Ask any critique and the first reason they will point out is the management problem at Infosys. The founders who are still at the helm of the company are being perceived as a major hurdle in the company’s growth. Post the 2008 recession there have been significant changes in the IT outsourcing industry. Critiques say that Infosys management has been slow to adapt to these changes. Infosys still is a very centrally controlled organization, which means that major projects do not get off the ground unless approved by the founders. On the other hand, peers like TCS went into management reshuffle post the recession. N Chandrashekhar became the youngest CEO of the company. At Wipro, Azim Premji, disbanded the co-CEO model and T K Kurien was appointed as the sole CEO of the company.

The firm grip founders have on the company also plays out on the way it carries out deals with its clients. For years Infosys was built on the notion of profitable growth. In a market where Infosys clearly stood out in terms of its quality and deliverables, commanding a premium was not a problem.  But today, as the competition has caught up with Infosys, customers have a easier choice to move on. Expecting a premium in a market where differentiation is very low doesn’t seem justified. However, the top management is still fixated to idea of high margins and that is how the company works out its deals. This has led to many a deals not materializing into orders. The founders however are in no mood to give up on the premium pricing.

Infosys says that cutting the prices is the easy way, and it’s not willing to go that way. Infosys 3.0 is a strategic vision that CEO Shibulal is trying to move the company towards. As traditional IT services become commoditized, Infosys is trying to move up the value chain to maintain its premium margins. It recently struck a deal with WPP, world’s largest advertising and media planning company, which will use a platform created by Infosys to manage its clients marketing campaigns. It also tied up with Bahrti Airtel for its mobile based money transfer service called Aitrel Money. In both cases Infosys will generate revenue based on the number of uses by WPP or money transfers by Airtel’s client, instead of the number of engineers required for the project. The company says that clients have found its new strategy as ‘extremely interesting’. However, it remains to be seen how well the management is able to drive this strategic change and whether there are many such deals out there for Infosys to maintain a healthy revenue growth.

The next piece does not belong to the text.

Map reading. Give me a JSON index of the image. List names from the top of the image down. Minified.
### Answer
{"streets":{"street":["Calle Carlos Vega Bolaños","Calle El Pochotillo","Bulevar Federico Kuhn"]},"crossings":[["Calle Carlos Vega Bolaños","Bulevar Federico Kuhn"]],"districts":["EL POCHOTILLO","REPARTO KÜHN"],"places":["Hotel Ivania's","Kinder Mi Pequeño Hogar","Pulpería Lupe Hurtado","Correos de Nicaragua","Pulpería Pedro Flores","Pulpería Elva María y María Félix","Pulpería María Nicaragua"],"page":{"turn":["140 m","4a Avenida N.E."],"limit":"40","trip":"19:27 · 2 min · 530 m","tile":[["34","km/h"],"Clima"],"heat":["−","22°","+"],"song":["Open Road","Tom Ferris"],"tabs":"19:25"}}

Founders say that a quarter or two of low performance isn’t a reason to review the strategy. They believe that the company has always come up with the right strategy at the right time and has executed it well. Only time will tell whether the current board is capable enough of driving Infosys through the structural changes in IT industry. Critiques believe a change at the top is essential for Infosys to maintain its image as the IT bellwether. The debate, I believe, will continue for some more time. Till then let’s wait and watch how Infosys 3.0 pans out.